Why didn’t the town fall prey to the Islamists in the end? There are many hypotheses, according to Athra, but the geographical location of the town probably had a lot to do with it – Daesh’s men would have had to use a lot of energy to take and hold this territory clinging to the mountainside. The young teacher of soureth, the language of the Assyrians, also points out another reason: “There are no Muslims here, so they had no guide to lead them.”
Like many Christians in the Nineveh Plain, the young man feels that trust has been broken with the Muslims. “They cooperated with Daesh. Of course, in the end they also suffered because it’s a terrorist group. But it’s difficult to live next to neighbors who have betrayed our trust,” he says.

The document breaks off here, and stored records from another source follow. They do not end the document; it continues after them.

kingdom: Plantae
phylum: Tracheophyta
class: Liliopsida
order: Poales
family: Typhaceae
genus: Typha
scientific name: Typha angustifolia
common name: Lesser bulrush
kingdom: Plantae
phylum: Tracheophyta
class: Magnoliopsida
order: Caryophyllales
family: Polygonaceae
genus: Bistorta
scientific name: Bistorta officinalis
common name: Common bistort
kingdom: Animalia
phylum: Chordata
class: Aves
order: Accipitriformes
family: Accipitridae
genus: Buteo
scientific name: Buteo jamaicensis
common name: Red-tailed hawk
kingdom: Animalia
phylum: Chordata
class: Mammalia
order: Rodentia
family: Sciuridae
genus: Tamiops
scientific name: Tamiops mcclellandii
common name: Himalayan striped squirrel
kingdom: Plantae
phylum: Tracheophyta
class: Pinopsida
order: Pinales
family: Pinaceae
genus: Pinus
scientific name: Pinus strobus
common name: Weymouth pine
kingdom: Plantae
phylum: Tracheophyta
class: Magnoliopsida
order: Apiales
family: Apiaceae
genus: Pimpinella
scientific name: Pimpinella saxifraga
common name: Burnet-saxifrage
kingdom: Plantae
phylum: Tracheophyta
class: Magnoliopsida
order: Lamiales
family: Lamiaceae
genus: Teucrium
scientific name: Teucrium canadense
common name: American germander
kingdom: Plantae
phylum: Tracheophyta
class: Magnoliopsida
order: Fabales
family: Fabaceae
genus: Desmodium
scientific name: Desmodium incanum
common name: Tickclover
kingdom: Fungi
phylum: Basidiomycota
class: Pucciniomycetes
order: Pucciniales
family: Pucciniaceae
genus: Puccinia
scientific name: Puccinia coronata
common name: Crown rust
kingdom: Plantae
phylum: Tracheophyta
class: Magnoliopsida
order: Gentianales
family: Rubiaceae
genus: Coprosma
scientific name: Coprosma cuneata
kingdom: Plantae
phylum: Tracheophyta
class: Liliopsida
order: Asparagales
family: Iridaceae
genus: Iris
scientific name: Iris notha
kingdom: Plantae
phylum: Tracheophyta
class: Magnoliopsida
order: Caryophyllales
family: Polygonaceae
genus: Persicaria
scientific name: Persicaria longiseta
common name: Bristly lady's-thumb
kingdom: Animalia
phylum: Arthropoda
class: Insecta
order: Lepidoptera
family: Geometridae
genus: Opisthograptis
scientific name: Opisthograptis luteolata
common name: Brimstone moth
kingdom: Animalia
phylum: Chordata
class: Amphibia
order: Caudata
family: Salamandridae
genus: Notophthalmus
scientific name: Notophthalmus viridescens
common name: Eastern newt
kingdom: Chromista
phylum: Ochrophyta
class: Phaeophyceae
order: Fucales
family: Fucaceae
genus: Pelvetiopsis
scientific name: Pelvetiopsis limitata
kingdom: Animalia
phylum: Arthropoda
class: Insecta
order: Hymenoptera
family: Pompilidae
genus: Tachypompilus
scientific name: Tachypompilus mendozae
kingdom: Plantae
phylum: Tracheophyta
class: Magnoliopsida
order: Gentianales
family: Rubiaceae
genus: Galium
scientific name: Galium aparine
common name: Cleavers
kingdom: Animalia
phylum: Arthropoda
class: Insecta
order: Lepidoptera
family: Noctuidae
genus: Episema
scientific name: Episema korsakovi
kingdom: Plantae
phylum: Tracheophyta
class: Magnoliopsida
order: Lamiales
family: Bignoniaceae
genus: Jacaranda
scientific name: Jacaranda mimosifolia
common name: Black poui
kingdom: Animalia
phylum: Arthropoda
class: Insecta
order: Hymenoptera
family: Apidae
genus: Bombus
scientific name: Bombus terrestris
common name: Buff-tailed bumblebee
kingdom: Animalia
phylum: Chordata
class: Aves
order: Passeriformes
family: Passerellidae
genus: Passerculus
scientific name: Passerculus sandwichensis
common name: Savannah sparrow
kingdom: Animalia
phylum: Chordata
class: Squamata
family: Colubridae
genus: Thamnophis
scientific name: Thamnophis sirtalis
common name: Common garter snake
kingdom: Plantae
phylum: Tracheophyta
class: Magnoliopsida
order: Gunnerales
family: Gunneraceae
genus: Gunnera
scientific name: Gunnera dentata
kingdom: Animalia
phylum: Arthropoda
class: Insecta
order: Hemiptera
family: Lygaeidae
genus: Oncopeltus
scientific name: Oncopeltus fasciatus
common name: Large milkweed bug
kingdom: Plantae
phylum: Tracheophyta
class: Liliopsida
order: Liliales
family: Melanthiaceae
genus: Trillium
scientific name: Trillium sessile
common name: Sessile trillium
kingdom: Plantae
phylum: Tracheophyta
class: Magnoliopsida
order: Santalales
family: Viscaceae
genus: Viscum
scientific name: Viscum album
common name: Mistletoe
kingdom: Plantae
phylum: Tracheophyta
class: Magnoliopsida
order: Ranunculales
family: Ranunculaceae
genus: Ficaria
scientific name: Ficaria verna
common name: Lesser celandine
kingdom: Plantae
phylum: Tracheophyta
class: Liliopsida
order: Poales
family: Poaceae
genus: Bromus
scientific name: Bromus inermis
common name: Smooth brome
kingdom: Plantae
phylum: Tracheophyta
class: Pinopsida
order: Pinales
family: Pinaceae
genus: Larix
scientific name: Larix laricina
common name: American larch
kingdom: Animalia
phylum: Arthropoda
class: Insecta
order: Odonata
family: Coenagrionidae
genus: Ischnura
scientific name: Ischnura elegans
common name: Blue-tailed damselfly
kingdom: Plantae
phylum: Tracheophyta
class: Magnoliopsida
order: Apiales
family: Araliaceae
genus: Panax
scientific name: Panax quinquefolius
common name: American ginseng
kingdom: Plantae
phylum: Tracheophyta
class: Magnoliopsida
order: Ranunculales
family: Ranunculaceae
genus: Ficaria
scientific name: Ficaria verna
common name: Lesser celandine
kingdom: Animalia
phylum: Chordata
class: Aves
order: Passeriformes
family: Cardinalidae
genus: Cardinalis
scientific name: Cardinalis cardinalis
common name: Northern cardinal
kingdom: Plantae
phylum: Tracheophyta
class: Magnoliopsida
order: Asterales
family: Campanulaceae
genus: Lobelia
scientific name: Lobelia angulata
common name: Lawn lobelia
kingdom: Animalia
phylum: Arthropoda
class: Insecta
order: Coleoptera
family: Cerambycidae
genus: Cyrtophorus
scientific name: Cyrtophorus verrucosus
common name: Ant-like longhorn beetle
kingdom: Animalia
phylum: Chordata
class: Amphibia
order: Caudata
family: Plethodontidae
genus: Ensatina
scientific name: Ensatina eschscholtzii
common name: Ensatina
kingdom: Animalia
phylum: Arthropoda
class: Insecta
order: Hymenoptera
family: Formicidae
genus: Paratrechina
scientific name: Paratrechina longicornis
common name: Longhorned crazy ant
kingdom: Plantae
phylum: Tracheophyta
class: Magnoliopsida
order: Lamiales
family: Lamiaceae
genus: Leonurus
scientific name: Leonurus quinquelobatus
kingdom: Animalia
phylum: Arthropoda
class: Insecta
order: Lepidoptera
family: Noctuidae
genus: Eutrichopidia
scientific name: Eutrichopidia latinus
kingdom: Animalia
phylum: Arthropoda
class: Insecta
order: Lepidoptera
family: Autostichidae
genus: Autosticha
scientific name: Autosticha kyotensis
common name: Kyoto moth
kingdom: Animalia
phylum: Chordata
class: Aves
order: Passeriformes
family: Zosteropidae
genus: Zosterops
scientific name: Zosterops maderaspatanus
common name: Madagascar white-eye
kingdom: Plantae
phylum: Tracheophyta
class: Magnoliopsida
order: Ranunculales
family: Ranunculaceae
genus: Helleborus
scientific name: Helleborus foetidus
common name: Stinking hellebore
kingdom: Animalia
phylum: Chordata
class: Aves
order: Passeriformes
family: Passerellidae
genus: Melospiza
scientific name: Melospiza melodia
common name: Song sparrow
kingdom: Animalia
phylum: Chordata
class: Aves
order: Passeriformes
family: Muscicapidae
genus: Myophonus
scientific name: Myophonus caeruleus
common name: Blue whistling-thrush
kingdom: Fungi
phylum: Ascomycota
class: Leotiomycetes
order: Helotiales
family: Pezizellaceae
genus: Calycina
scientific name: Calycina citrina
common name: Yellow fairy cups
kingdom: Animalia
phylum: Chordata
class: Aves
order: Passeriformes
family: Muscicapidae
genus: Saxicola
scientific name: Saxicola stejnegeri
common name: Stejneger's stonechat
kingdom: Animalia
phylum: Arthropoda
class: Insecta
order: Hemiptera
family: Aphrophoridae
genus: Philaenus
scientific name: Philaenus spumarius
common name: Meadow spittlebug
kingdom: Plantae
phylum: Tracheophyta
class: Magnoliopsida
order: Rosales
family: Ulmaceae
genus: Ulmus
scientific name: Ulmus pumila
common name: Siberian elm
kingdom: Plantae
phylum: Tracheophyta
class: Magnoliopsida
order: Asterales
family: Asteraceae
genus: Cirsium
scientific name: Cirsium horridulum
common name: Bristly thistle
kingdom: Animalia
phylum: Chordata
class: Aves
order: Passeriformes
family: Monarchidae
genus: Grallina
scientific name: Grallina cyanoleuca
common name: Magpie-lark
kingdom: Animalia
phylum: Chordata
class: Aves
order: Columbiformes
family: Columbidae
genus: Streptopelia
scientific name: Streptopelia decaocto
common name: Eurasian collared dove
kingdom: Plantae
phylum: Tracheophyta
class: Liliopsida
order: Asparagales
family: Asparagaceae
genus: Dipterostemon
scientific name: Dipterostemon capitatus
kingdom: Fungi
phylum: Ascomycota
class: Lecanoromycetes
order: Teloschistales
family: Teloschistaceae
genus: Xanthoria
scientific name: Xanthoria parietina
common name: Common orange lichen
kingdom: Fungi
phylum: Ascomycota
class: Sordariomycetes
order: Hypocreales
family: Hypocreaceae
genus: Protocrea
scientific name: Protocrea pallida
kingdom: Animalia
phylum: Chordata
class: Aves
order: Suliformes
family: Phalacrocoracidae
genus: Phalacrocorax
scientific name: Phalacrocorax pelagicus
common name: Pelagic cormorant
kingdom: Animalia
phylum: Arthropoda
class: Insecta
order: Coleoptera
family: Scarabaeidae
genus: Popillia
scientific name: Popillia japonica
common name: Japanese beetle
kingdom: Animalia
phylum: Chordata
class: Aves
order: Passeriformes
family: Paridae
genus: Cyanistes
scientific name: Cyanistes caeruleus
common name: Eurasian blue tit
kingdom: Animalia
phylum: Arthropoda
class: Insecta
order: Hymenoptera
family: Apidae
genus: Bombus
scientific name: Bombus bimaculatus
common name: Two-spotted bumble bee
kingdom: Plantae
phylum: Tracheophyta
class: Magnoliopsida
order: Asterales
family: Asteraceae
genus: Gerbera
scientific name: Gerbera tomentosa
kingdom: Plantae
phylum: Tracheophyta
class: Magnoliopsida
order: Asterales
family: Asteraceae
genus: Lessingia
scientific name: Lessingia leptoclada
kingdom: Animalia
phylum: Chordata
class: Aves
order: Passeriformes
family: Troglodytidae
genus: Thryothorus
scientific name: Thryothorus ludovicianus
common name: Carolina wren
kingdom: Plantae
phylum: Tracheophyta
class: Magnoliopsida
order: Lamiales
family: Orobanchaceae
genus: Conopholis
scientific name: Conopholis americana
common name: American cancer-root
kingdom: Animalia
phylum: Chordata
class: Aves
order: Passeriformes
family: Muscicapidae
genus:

The Nineveh Plain from the Rabban Hormizd monastery © I.MEDIA/Hugues Lefèvre
In the end, Alqosh was never attacked by the men of the Islamic State Organization, but the trauma remains present. Some Christians still do not understand how the Nineveh Plain could be abandoned by Kurdish and Iraqi forces in 2014.
Wishing to take the lead in case a new Islamist hydra should emerge, some advocate for the constitution of a province for Christians and Yezidis in northern Iraq.
“This province of the Nineveh Plain would allow us to ensure our protection with our own forces,” says Athra, who actively promotes this cause. He assures that, “If we could achieve the advent of such a province, there wouldn’t be dozens of Christian families returning from abroad, but thousands.”
However, this political project is strongly criticized by a large part of the Iraqi episcopate, following the example of His Beatitude Louis Raphael Sako, patriarch of the Chaldeans. For many, the desire to establish a “Christianistan” is both a political and spiritual error.
“We don’t have to have Christian militias,” says a Chaldean priest from the diocese of Alqosh. “We must not defend ourselves as Christians but as Iraqis,” he insists. However, everyone agrees that the current weakness of the state does not allow for a better future for minorities who feel disadvantaged and vulnerable to new tragedies.
Rabban Hormizd Monastery © I.MEDIA/Hugues Lefèvre
A few dozen meters from Athra’s house, the bells of St. George’s church ring out the end of the Mass. Dozens of faithful come out, and it’s an occasion to discuss with them their joy upon welcoming Pope Francis soon. But while we might have expected overwhelming enthusiasm on their part, we’re surprised by a certain restraint. No doubt the bitterness of not seeing the Pope visit Alqosh is mixed with the deeper doubts they have about their future on this land.
Will the Pope’s visit be able to lay the foundations for a better future for them? In this region evangelized by the Apostle Thomas, some people are waiting to see before they really believe.